→ **TRECHO DO DOCUMENTO**
>>>
O professor Geraldo Barros, coordenador científico do Cepea (Centro de Estudos Avançados em Economia Aplicada), diz que o avanço do dólar também gerou uma escalada nos custos de produção no campo. “O principal impacto [na inflação de alimentos] veio do dólar. Quando sobe, também sobem os insumos agropecuários.”
Fertilizantes estão entre as mercadorias com avanço nos preços. Esses produtos, também chamados de adubos, fornecem nutrientes para o desenvolvimento das plantas nas lavouras. O MAP (fosfato monoamônico), por exemplo, teve alta de 92,2% entre julho de 2020 e igual mês de 2021, indicam dados da consultoria GlobalFert.
“A demanda por fertilizantes, desde o final do ano passado, ficou aquecida. Houve impacto de outros fatores importantes, como o dólar, já que importamos muito no país”, explica Juliana Lemos, analista-chefe da GlobalFert.
Se não bastasse o aumento nos insumos relacionado à demanda e ao câmbio, variações climáticas também afetaram a produção de alimentos no Brasil nos últimos meses.
A seca prolongada, seguida pelo registro de geadas em julho, danificou plantações nas regiões Sul, Sudeste e Centro-Oeste. Culturas como milho, café e hortaliças foram impactadas.
Os estragos, dizem analistas, geram uma pressão adicional para os preços nas gôndolas dos supermercados. A dúvida é saber o nível e a velocidade dos repasses ao longo da cadeia produtiva.
“Neste ano, a agricultura foi atrapalhada pela estiagem, e as geadas também destruíram produtos que iriam logo para o mercado, como hortaliças”, diz Cláudio Brisolara, gerente do departamento econômico da Faesp (Federação da Agricultura e Pecuária do Estado de São Paulo).
A recente onda de frio intenso afeta ainda a pecuária. Com as geadas, pastagens foram perdidas, e a alimentação do gado precisa ser feita com rações e suplementos. A substituição aumenta os custos para os produtores e deve pressionar os preços de carnes e leite.
O preço do leite, aliás, disparou no campo. Conforme o Cepea, o valor pago ao produtor em julho chegou a R$ 2,3108 por litro no país. É o recorde real –que leva em conta a inflação– da série histórica, com dados desde 2005.
O preço se refere ao leite captado no mês anterior, junho. A alta é atribuída pelo Cepea ao aumento nos custos de produção, e não a uma rentabilidade elevada para quem vive da atividade.
Outro fator que preocupa produtores é o avanço dos preços da energia elétrica gerado pela crise hídrica. Com a falta de chuvas, a conta de luz ficou mais alta, elevando os custos para irrigação de lavouras, diz Brisolara.
<<<
→ **ATIVIDADE 1**
Explique, com base no texto sobre a alta dos preços dos alimentos, por que as geadas elevaram os custos da pecuária.
→ **ATIVIDADE 2**
Transcreva do texto sobre a alta dos preços dos alimentos o trecho entre "O preço do leite, aliás, disparou" e "vive da atividade.", inclusive.

→ **LISTAGEM FORNECIDA**
>>>
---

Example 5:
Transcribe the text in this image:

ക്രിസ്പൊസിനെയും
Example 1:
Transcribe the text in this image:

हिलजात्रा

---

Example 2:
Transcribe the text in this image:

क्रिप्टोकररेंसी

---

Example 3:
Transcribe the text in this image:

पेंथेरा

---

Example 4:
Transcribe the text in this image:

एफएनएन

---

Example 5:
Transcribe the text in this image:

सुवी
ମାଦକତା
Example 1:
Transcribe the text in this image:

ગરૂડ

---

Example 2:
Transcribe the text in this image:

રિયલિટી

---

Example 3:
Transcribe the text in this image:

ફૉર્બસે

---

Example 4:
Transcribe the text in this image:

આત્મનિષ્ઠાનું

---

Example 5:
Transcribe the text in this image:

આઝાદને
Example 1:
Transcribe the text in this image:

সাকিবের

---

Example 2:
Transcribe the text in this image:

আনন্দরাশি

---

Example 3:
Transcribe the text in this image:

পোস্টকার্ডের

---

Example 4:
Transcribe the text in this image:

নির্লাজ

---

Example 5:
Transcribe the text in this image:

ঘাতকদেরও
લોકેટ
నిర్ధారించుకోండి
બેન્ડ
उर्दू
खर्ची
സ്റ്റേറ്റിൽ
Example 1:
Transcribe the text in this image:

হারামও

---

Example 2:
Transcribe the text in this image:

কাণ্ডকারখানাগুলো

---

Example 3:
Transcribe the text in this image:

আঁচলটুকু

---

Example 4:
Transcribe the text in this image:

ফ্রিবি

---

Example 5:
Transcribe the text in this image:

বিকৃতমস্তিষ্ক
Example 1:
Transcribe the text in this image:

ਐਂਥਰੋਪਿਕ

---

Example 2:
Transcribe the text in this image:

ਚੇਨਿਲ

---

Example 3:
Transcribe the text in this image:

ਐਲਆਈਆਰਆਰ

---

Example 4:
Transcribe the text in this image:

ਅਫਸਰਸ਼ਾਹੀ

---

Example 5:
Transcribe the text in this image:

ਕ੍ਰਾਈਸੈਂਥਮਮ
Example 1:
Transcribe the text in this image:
<<<
→ **RESPOSTA 1**
As geadas destruíram pastagens, e o gado passou a ser alimentado com rações e suplementos. Essa substituição aumenta os custos para os produtores.

→ **RESPOSTA 2**
O preço do leite, aliás, disparou no campo. Conforme o Cepea, o valor pago ao produtor em julho chegou a R$ 2,3108 por litro no país. É o recorde real –que leva em conta a inflação– da série histórica, com dados desde 2005.
O preço se refere ao leite captado no mês anterior, junho. A alta é atribuída pelo Cepea ao aumento nos custos de produção, e não a uma rentabilidade elevada para quem vive da atividade.